Stored data entries
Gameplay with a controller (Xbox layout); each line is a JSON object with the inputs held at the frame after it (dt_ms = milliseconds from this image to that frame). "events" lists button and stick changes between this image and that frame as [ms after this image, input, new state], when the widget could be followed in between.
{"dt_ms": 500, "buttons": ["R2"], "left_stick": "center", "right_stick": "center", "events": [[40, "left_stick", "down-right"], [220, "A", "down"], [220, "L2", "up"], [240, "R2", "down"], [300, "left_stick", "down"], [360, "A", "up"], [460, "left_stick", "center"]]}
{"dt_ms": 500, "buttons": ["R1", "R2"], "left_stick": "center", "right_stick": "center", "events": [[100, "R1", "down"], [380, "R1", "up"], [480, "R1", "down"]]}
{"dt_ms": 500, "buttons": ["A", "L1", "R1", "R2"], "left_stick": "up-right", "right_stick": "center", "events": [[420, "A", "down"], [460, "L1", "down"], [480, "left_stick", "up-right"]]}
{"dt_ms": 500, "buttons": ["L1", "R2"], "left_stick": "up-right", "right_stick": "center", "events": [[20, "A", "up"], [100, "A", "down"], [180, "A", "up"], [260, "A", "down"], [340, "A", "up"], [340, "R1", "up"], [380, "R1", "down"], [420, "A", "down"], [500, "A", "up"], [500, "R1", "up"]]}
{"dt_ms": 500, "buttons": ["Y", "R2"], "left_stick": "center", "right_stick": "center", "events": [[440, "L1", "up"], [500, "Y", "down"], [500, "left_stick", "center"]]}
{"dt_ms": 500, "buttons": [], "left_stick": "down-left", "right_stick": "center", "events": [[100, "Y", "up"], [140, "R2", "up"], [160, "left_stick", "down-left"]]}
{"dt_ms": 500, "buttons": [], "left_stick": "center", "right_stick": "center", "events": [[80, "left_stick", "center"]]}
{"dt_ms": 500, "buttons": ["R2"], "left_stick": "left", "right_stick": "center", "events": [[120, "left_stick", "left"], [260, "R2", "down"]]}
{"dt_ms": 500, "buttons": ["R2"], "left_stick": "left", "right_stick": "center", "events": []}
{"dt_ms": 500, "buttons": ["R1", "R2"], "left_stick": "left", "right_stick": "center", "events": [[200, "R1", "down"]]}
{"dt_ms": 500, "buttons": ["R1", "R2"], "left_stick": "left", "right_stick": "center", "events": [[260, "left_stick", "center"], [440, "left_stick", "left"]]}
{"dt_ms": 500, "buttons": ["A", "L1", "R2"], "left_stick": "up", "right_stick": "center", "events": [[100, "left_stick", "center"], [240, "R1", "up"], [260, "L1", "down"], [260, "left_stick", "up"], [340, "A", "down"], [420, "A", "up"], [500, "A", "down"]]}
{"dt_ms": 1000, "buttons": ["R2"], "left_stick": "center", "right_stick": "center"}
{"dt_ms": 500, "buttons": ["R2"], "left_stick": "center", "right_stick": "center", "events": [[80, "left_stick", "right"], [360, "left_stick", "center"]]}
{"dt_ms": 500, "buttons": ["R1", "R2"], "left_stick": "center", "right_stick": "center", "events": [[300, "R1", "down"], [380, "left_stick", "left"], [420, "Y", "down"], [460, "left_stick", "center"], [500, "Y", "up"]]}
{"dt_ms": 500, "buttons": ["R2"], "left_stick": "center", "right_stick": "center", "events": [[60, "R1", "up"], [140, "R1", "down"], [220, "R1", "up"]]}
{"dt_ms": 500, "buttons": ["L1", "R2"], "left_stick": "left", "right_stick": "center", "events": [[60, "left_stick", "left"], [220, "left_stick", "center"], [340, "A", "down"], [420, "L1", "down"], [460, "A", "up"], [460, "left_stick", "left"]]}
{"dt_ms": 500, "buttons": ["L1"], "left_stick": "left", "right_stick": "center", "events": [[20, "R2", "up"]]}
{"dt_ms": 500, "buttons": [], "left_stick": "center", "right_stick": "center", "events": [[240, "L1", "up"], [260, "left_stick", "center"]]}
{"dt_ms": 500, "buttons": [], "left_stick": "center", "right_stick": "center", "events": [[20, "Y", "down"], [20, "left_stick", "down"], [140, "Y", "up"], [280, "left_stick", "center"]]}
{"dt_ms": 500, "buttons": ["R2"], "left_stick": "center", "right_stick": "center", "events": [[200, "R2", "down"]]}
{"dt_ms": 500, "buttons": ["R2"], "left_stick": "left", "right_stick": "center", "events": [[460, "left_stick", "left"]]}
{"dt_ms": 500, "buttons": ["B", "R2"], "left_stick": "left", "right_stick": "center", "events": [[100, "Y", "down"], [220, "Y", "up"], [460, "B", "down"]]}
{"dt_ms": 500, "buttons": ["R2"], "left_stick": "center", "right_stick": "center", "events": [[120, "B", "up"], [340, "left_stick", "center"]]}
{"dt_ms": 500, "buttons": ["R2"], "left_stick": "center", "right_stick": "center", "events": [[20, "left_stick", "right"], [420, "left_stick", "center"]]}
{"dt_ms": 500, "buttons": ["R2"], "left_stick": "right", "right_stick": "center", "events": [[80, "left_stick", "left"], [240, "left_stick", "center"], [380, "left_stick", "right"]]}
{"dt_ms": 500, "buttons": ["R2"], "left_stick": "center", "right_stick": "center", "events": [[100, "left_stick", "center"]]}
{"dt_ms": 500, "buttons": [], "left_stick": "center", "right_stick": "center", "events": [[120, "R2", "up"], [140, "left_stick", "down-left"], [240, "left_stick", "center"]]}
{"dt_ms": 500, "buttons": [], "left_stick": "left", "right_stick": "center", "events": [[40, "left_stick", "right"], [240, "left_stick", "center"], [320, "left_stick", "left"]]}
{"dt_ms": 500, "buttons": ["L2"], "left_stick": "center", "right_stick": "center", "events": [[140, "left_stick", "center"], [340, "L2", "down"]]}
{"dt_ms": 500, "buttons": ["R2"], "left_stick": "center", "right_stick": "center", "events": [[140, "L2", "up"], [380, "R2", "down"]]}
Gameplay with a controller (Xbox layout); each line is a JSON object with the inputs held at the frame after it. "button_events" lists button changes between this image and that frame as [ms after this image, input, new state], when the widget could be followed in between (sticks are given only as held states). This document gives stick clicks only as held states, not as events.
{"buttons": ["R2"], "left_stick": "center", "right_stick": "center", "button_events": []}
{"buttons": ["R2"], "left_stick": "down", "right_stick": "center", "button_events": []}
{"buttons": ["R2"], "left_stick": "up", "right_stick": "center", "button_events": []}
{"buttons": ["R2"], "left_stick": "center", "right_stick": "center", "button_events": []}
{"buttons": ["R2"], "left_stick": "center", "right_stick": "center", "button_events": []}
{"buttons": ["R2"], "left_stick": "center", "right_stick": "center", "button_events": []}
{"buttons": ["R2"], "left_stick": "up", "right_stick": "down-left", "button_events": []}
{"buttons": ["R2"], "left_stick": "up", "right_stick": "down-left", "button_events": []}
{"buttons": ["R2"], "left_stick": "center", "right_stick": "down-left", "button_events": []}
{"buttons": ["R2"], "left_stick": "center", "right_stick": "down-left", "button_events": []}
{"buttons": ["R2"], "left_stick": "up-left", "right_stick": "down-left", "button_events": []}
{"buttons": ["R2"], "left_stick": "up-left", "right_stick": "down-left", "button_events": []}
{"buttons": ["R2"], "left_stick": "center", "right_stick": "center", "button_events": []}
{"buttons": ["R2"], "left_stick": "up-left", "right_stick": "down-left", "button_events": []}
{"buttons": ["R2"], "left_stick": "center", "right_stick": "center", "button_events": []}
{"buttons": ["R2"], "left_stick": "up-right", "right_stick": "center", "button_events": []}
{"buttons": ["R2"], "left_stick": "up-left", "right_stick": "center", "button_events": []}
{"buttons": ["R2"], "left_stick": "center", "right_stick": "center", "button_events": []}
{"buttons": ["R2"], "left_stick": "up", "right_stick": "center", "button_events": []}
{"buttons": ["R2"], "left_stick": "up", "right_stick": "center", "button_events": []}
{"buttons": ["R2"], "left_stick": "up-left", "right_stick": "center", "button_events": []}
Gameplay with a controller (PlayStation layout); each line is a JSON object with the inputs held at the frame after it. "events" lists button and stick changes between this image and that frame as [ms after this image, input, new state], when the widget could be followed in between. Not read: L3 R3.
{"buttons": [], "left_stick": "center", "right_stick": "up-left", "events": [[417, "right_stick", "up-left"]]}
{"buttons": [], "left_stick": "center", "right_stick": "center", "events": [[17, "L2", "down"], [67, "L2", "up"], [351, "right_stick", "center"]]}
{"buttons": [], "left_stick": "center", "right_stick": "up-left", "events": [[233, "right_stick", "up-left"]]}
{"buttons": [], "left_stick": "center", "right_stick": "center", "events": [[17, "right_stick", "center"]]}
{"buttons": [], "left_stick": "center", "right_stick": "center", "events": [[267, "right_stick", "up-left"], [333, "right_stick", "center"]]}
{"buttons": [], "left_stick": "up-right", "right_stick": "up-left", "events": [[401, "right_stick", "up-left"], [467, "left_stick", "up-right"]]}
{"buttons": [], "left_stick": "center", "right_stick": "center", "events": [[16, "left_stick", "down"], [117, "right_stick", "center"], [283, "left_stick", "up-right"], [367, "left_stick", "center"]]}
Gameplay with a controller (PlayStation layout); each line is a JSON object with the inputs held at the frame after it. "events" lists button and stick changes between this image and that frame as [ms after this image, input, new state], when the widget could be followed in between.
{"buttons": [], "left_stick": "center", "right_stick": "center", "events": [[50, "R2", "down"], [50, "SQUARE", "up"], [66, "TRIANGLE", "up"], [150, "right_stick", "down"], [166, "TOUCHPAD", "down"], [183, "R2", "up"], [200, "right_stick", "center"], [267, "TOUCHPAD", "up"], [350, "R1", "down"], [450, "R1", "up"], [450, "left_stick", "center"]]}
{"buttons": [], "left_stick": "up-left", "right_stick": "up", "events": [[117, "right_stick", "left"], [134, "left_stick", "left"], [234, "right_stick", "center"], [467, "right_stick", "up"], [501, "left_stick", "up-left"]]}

• **What to work on**: Copy each line above that contains the word "PlayStation".

• **Task result**:
Gameplay with a controller (PlayStation layout); each line is a JSON object with the inputs held at the frame after it. "events" lists button and stick changes between this image and that frame as [ms after this image, input, new state], when the widget could be followed in between. Not read: L3 R3.
Gameplay with a controller (PlayStation layout); each line is a JSON object with the inputs held at the frame after it. "events" lists button and stick changes between this image and that frame as [ms after this image, input, new state], when the widget could be followed in between.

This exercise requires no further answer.